Treat it like a stream into an ever growing reference. A reference that you only consult when you need to.

 

This has largely been enabled by the incredibly good "email search" of Google's Gmail.

 

"search as interface" has been the only thing that has allowed me to stay at all afloat in my email.

 

I'm trying this:

  • Don't bother to process email at all.
  • Just let it accrue in the inbox.
  • Until I need something, then I go search for it.
    • e.g. when I am working on a project, I have a window open into the results for searching for that project in my email.
  • If people really need me to respond, they will contact me in some other way per my CommunicationProtocols.
  • Or I'm ok with dropping their communications.

This is not a 100% solution, but it has drastically reduced the amount of time I spend "in email", and nearly eliminated that back of the mind stress I used to feel to "check" my email.

 

Redundancy

Inevitably email providers go down, sometime for hours at a time. While it is best to not depend on email for productivity, it may be worth setting up multiple email providers for some degree of redundancy for receiving/sending emails.

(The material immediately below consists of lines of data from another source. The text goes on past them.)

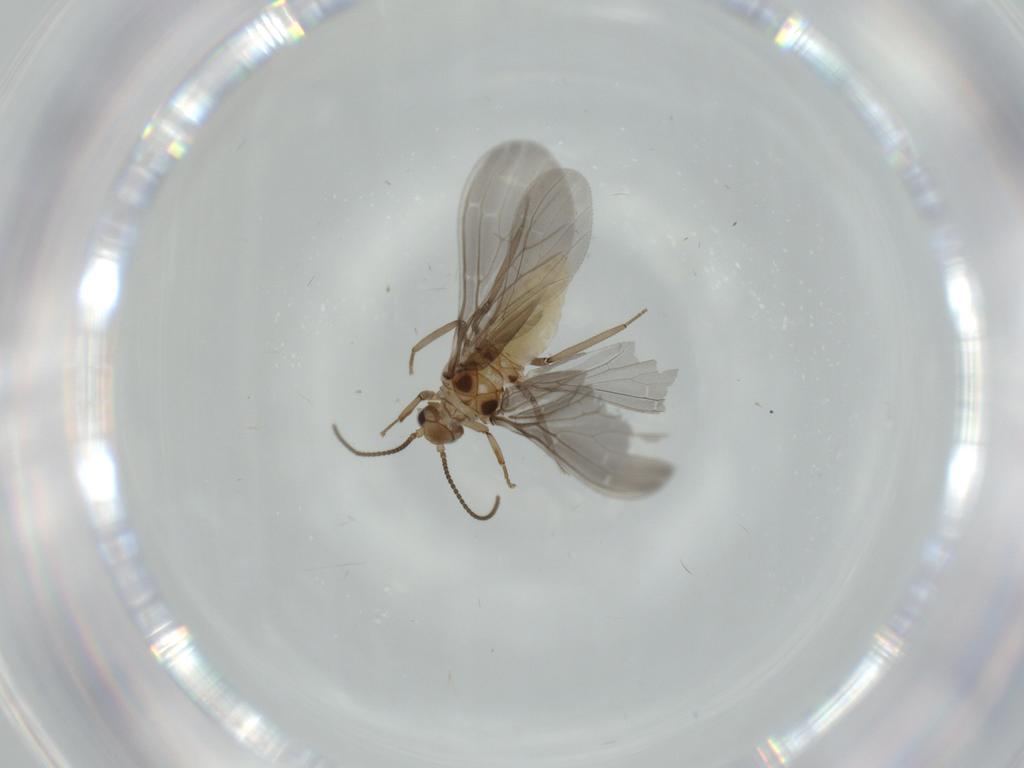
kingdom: Animalia
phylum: Arthropoda
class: Insecta
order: Neuroptera
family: Coniopterygidae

If this is important to you, in short:

  • get your own domain and set it up with simple hosting that allows unlimited email aliases/forwarders e.g. mine is tantek.com
  • set up free accounts at both http://mail.yahoo.com/ and http://gmail.com
  • setup an alias at your domain that forwards to both accounts
  • set the reply-to on both those accounts to be that alias at your domain

This way you can use either site to read/search all your email, and send as well. Thus if/when either one goes down, you can use the other. Given that both services have high availability, odds that both will be down simultaneously are miniscule, and it has yet to happen AFAIK.

 

For an additional degree of redundancy:

  • get a BlackBerry
  • set up your BlackBerry email to receive/send from/to both of those accounts as well
  • set the reply-to on the email account that comes with your BlackBerry to the same alias
  • update the alias to forward to your BlackBerry account in addition to the Yahoo and Gmail accounts.

 

If You Must

If you must write an email or reply to one, here are a few guidelines to follow to reduce email pain:

single topic

Write your email about a single topic. This increases the chances that it will be resolved quickly, with a reply or two.

keep it short

Keep your email short. Like a text message or IM. Shorter emails save everybody time.

use URLs

If you want to discuss something more involved, write up your thoughts clearly on a wiki page, and then reference it by URL in a very brief email.

be polite

Even with keeping an email to one topic and short at that, be polite to whoever you a responding to. Even if they're being less than polite or civil, be the grown-up and write the polite and kind email as mature people should.

 

Coping

Techniques for coping with bad email patterns.

multiple topics

Split into multiple threads. When having to reply to an email which combines or contains multiple topics, start your reply with acknowledging the multiple topics, and state your intention to split it into multiple threads to simplify each of the discussions (and hopefully resolve at least some of them much quicker than all the topics as a whole).  Here's some sample text I'm trying out:

 

Hi GIVENNAME, there is a lot in your email. I'm replying with a few separate threads in the hopes that some of them may get resolved more quickly.